Artikel 2. Artikel 18 tweede lid WIN bepaalt dat de hoogte van de boete wordt afgestemd op de ernst van het feit, de omstandigheden waarin de nieuwkomer verkeert en de mate van verwijtbaarheid. De boete mag met andere worden niet disproportioneel zijn. Verder kan het college op grond van artikel 18 vierde lid WIN afzien van het opleggen van een boete als daarvoor dringende redenen aanwezig zijn. Deze bepaling kan gezien worden als een hardheidsclausule. Gelet op de mogelijkheden om op grond van artikel 2 tweede lid van deze verordening genoemde criteria al een vergaande individualisering toe te passen, in het bijzonder doordat rekening gehouden kan worden met de persoonlijke omstandigheden van de klant, zal er slechts in zeer uitzonderlijke aanleiding zijn om toepassing aan deze bepaling te geven. De dringende redenen kunnen geen verband houden met de omstandigheden waaronder een verplichting niet is nagekomen, maar uitsluitend gelegen zijn in de onaanvaardbaarheid van de gevolgen die een maatregel voor een belanghebbende heeft. In het eerste lid is bepaald dat die uitgangspunten onverkort van kracht blijven bij toepassing van deze verordening. Het maakt het mogelijk maatwerk te leveren en af te wijken van de standaard boete als bijzondere omstandigheden daar aanleiding toe geven. In het tweede lid is om ieder mogelijk misverstand daarover uit te sluiten en in navolging van artikel 18 tweede lid WWB expliciet bepaald dat geen boete wordt opgelegd als iedere vorm van verwijtbaarheid ontbreekt.

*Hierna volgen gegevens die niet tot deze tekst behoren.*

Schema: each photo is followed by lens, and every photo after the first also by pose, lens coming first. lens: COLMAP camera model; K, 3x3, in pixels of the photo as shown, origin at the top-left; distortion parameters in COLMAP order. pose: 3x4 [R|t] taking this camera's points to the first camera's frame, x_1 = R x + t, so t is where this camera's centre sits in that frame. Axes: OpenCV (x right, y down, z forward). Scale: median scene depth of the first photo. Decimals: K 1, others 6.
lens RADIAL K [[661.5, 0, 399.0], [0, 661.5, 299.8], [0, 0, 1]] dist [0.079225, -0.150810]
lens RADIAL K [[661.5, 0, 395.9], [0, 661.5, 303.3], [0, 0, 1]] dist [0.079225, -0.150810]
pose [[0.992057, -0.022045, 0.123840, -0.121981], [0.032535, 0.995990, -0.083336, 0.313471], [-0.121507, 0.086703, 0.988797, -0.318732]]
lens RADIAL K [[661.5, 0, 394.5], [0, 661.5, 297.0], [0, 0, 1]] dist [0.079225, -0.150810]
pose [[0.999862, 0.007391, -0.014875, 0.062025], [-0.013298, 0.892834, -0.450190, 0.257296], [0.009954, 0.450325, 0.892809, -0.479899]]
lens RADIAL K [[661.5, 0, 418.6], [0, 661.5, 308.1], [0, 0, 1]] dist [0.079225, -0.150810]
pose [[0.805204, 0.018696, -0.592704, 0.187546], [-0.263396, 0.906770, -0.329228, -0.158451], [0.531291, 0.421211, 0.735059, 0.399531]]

Artikel 3. Deze verordening beoogt geen wijziging te brengen in het materieel recht. In deze bepaling is dan ook vastgelegd dat de hoogte van de boete 20% van de bijstandsnorm inclusief toeslag blijft. Dit percentage sluit aan bij de in de Verordening Maatregelen opgenomen maatregel die geldt voor gedragen van de derde categorie; gedragingen die uitstroom uit de uitkering belemmeren zoals bijvoorbeeld het niet volgen van noodzakelijk geachte scholing. In het tweede lid is geregeld dat bij recidive de boete 10% van de bijstandsnorm inclusief toeslag bedraagt. Ook het begrip recidive is ten opzichte van het in het Boetebesluit WIN gehanteerde begrip niet gewijzigd en sluit aan bij het gestelde in de Verordening Maatregelen onder artikel 4 lid 2 gehanteerde als recidive.

Artikel 4. De uitvoering van deze verordening berust bij het college.

Artikel 5. Deze verordening wordt aangehaald als: "Boeteverordening Wet inburgering nieuwkomers gemeente Naarden".

Artikel 6. Omdat op 1 januari 2005 de wettelijke grondslag voor toepassing van het Boetebesluit WIN vervalt en de Invoeringswet WWB geen bijzondere overgangsrecht kent, is ervoor gekozen de Boeteverordening Wet inburgering nieuwkomers gemeente Naarder aansluitend per genoemde datum in te laten gaan. Omdat deze verordening in vergelijking tot het Boetebesluit WIN materieel geen wijziging tot gevolg heeft behoeft er in deze verordening geen bijzondere overgangsregeling getroffen te worden nu nieuwkomers door deze verordening niet in een nadeliger positie komen te verkeren.